Mainstream science is investigating it. How efficiently, well that's up for debate. Think Nasa, CSA, ect. Worldwide there are well over 30 space agencies with there eyes ion the sky. If Aliens do frequent our skies at least one of them would have seen SOMETHING credible.
DeleteNow I'm not suggesting with total certainty that aliens do not exist, just that there is an extreme lack of evidence and large surplus of crazies and attention whores who would readily fake factual evidence.
I think the more likely reason why it doesn't appear that they investigate things is because most of these cases ARE in fact from crazies and they have pretty efficient ways finding out if a story has grounds quickly.
NASA gets call about an alien craft above a field in Snowflake, Arizona. NASA checks satellite database for an array of things that I don't understand that indicate what went on over the said field when supposed craft was there.

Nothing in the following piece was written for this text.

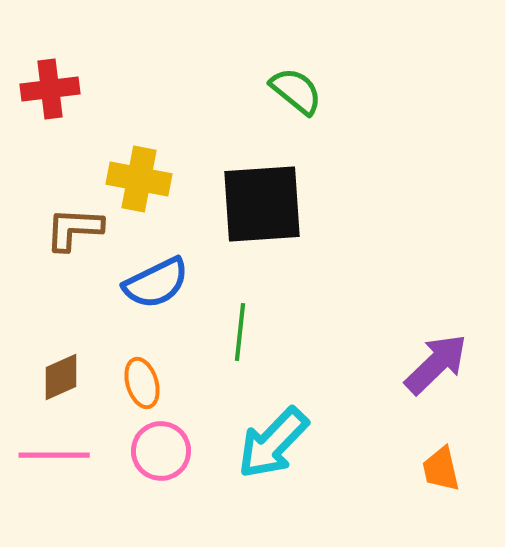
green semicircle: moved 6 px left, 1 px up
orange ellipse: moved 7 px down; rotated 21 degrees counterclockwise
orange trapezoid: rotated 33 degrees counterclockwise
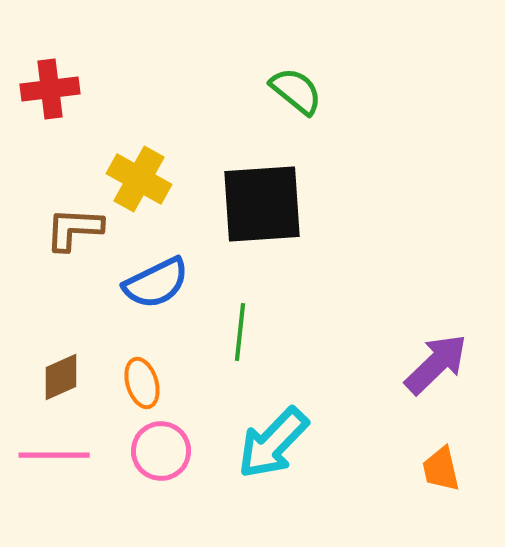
yellow cross: rotated 18 degrees clockwise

Database show nothing wrong, NASA scientist returns to looking at asteroids that look like dinosaurs(political comment? Who knows!)
Perhaps it is possible that the craft has advanced technology that totally cloaked it from all our data gathering instruments, it just seems unlikely.

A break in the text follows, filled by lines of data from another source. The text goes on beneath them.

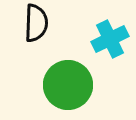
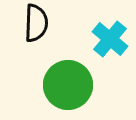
cyan cross: rotated 24 degrees counterclockwise
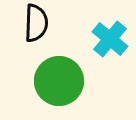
green circle: moved 9 px left, 4 px up
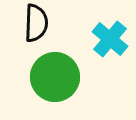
green circle: moved 4 px left, 4 px up
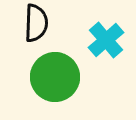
cyan cross: moved 4 px left, 1 px down; rotated 9 degrees clockwise
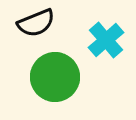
black semicircle: rotated 66 degrees clockwise
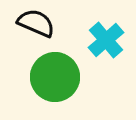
black semicircle: rotated 135 degrees counterclockwise
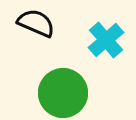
green circle: moved 8 px right, 16 px down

Also i read a few of the stories on the site mention int eh original post. IN the process I probably skimmed over all of them to some degree. Anyways as I was reading I began wondering myself,
Delete"Why would aliens travel vast distances across the galaxies, put us in a semi conscious state only to play with our genitals, with odd interjection, presumably via telepathy, telling us to shut up?"
I mean if I traveled across the galaxy, and found another intelligent race, I would try communicating with them prior to playing with their genital equivalents.
Perhaps not all aliens do that, in fact, it may even be possible that there are rogue alien groups, outcasted by the galactic federation for the very reason of travelling the universe in search of new races to molest.